There’s a new magazine on the newsstands that definitely not for anyone who’s afraid of heights.
Strung Magazine, published by the same folks who put out Tail Fly Fishing Magazine, shows its readers a look into “life at the treeline, and begs you to glance down from those lofty heights, throwing caution to the wind as you follow your outdoor passions,” writes Samir “Mr. Magazine” Husni. “From hunting to fishing, rock climbing to snowboarding, Strung takes you on that ultimate adventure with beautiful photography and great storytelling.”
Husni recently spoke to editor-in-chief Tyler Justice Allen about what he believes makes the new magazine stand out in a crowded outdoor title space.
“For us, life at the treeline is living life right on the edge, right where things start to change,” Allen explains. “And up on a mountain, the treeline signifies the boundary between the safer, lower slopes and the more dangerous exposed areas in the Alpine area.
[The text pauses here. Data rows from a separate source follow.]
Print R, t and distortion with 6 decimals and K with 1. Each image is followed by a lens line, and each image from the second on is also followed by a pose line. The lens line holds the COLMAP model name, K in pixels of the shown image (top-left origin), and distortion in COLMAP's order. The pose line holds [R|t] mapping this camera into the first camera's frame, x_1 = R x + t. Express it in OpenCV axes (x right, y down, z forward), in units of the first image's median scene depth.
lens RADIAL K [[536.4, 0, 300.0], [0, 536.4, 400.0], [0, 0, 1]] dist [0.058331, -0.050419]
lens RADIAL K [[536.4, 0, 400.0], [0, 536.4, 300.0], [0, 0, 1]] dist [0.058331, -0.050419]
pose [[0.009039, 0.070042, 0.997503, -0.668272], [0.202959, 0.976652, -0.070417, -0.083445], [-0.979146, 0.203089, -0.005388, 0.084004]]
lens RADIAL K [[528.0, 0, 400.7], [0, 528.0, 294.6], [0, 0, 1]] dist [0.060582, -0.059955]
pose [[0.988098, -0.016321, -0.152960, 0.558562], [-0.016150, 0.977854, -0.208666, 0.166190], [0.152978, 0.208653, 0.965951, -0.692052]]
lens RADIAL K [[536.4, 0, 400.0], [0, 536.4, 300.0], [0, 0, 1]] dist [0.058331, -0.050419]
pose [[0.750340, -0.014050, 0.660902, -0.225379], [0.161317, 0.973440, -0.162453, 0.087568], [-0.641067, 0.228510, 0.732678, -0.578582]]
So, it seemed fitting for our audience and with what we were doing.”
Their audience has the same kind of passion about outdoor adventure that they do.
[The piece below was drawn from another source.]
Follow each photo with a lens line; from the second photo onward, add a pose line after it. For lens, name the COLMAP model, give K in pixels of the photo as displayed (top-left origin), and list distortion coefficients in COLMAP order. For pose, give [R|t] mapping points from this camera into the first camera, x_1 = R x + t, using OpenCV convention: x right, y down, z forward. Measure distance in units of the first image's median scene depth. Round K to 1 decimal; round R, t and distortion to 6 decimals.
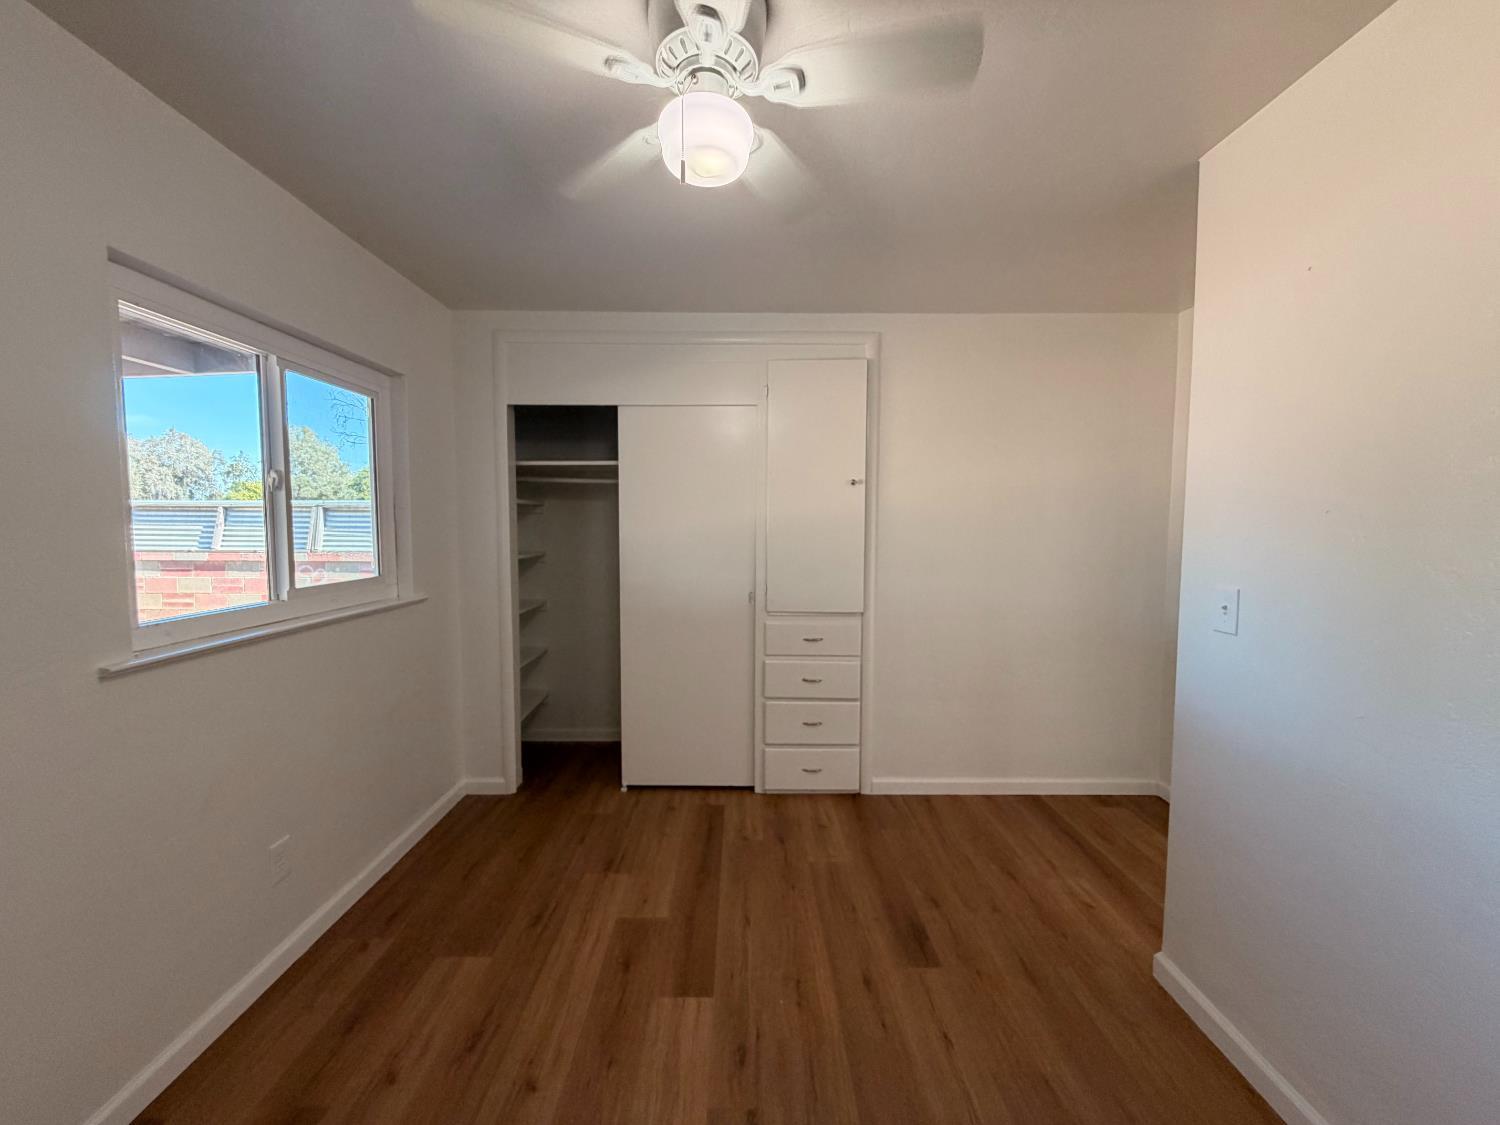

“And in the case of Strung, we ended up going after the people who may engage in fly fishing, responsible hunting, rock climbing, alpine climbing, paddle sports, be it rafting or kayaking, as well as having a strong focus on wildland stewardship and conservation,” Allen continues.
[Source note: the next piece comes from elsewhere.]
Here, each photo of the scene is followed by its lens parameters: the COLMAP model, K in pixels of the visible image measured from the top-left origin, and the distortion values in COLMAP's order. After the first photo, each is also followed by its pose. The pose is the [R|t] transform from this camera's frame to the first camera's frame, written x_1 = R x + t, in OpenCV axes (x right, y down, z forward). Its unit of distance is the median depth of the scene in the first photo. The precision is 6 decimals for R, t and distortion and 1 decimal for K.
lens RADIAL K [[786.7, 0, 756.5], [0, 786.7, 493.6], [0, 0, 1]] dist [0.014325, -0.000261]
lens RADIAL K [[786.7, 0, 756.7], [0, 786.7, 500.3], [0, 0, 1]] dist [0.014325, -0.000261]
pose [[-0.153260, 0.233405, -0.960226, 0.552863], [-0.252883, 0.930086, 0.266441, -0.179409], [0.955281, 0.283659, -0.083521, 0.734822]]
When your audience has this kind of passion about the topic, it’s almost irrelevant to ask “why print.” Magazines are a perfect medium for niche passions; witness the swing from mass market to niche, and the success that niche publishers are finding in print these days.
Still, Allen has an interesting take on the “why print” question.
“We decided to go with a print publication because we wanted to create something that would leave a lasting impression on the reader,” he explains. “We went with an oversized format, Strung is 9.5 x 12 inches, so it’s a full inch taller and wider than you’ll find most publications. And it’s printed on heavy grade, not finished paper. So, we wanted to create something that was almost akin to a coffee table book.”
It’s not just the size and heft that sets it apart from the market, though. As Allen explains, part of what makes them unique is the way they are tackling such a wide range of outdoor adventure sports.
“Most magazines are covering one or two different sports, you have large fly-fishing publications that are focused exclusively on that sport; you have hunting publications; then you have publications similar to Outside Magazine, for example, that does look at a variety of outdoor sports and recreation, but they don’t bring a fly fishing or responsible hunting component into the fold,” he notes. “And that’s where you find us. We’re trying to bring all of these together and I haven’t seen another publication that is really trying to tackle all of them.”
If you’ve got an outdoor enthusiast on your shopping list, this might be just the thing. We wish them tons of success with their new title.